Sugemalimab: safe and effective consolidation therapy for patients with unresectable Stage III NSCLC
The human monoclonal antibody sugemalimab is a safe and effective consolidation therapy for patients with unresectable stage III non-small cell lung cancer without disease progression after either concurrent chemoradiotherapy (cCRT) or sequential chemoradiotherapy (sCRT), according to findings presented today at the IASLC World Conference on Lung Cancer 2022 in Vienna.
Sugemalimab is a full-length, fully human IgG4 monoclonal antibody targeting PD-L1. GEMSTONE-301 is an ongoing phase 3 trial to evaluate sugemalimab as a consolidation treatment in patients with unresectable stage III non-small cell lung cancer without disease progression following chemoradiotherapy. The trial is the first phase 3 study in this setting to include patients who received either concurrent or sequential chemoradiotherapy. Previously, in the pre-planned progression-free survival interim analysis, sugemalimab showed a statistically significant and clinically meaningful improvement in progression-free survival compared with placebo (Lancet Oncol. 2022 Feb;23(2):209-219).
To follow up on this previous work, Yi-Long Wu, M.D., from Guangdong Provincial People's Hospital, in Guangzhou, China and colleagues finished a pre-planned progression-free survival final analysis.
Patients were stratified by ECOG PS (0 vs 1), chemoradiotherapy type (cCRT vs sCRT), and total radiotherapy dose (<60 Gy vs ≥60 Gy). The primary endpoint was progression-free survival by blinded independent central review (BICR). Secondary endpoints included overall survival, investigator-assessed progression-free survival, overall response rate and duration of response. Overall survival is a key secondary endpoint with protocol prespecified analysis.
As of PFS final analysis (1 Mar 2022), 62 (24.3%) patients in the sugemalimab group and 26 (20.6%) patients in the placebo group are ongoing. The median follow-up duration was 27.1 and 23.5 months, respectively.

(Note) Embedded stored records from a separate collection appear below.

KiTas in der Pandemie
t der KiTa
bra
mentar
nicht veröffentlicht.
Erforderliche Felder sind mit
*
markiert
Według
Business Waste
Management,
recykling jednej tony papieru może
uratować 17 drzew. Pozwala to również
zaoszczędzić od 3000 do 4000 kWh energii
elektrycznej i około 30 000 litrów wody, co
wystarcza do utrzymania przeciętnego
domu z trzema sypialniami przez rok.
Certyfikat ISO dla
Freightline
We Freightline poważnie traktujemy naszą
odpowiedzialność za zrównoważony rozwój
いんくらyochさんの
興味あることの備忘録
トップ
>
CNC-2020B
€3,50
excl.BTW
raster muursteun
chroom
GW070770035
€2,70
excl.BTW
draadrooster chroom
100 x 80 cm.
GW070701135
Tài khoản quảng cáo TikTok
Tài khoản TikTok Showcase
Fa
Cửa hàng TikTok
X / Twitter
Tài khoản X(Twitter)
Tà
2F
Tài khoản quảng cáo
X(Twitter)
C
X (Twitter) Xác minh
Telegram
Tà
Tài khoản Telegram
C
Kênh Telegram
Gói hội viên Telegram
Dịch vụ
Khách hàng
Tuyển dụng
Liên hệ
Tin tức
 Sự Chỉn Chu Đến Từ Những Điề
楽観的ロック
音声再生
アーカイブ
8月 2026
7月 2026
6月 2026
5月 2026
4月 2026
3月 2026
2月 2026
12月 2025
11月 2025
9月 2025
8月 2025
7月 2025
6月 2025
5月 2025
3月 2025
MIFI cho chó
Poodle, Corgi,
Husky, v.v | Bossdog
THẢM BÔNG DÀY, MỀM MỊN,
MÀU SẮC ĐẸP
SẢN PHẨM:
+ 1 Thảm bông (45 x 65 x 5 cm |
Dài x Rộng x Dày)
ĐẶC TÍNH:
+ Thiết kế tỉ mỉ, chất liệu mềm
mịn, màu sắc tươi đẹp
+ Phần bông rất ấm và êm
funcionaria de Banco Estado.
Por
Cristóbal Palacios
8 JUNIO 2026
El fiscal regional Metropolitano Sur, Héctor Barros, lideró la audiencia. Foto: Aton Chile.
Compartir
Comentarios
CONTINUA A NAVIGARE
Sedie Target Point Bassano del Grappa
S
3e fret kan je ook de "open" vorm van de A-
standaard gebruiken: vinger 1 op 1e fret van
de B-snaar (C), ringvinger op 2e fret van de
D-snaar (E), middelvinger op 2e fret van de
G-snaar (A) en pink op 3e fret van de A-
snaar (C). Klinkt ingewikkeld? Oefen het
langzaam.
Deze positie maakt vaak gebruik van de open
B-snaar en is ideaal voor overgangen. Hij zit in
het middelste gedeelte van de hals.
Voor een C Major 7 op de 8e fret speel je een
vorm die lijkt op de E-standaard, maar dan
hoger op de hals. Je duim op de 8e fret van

The median progression-free survival assessed by BICR was 10.5 in the sugemalimab group vs 6.2 months in the placebo group (stratified HR 0.65; 95% CI 0.50-0.84). The 24- and 36-month PFS rates were 38.6% vs 23.1% and 26.1% vs 0, respectively. Consistent progression-free survival benefit was observed with sCRT (HR 0.57, mPFS 8.1 vs 4.1 months) and cCRT (HR 0.71, mPFS 15.7 vs 8.3 months). Median overall survival was not reached with sugemalimab vs 25.9 months with placebo (HR 0.69; 95% CI 0.49-0.97), sCRT (HR 0.60, mOS NR vs 24.1 months) and cCRT (HR 0.75, mOS NR vs 32.4 months). The 24- and 36-month OS rates were 67.6% vs 55.0% (sCRT 70.7% vs 53.7%; cCRT 66.3% vs 57.6%) and 55.8% vs 29.5% (sCRT 59.0% vs 43.7%; cCRT 54.1% vs 19.8%), respectively. Grade ≥3 treatment-related adverse events occurred in 11.4% vs 5.6% of patients treated with sugemalimab or placebo, respectively.
"Sustained PFS benefits and well-tolerated safety profile were observed in this progression-free survival final analysis, preliminary overall survival data showed a trend for benefit favoring sugemalimab," Dr. Wu said. "The results provide evidence that sugemalimab is a safe and effective consolidation therapy for patients with unresectable stage III NSCLC without disease progression after either cCRT or sCRT. In June 2022, sugemalimab was approved for this indication in China."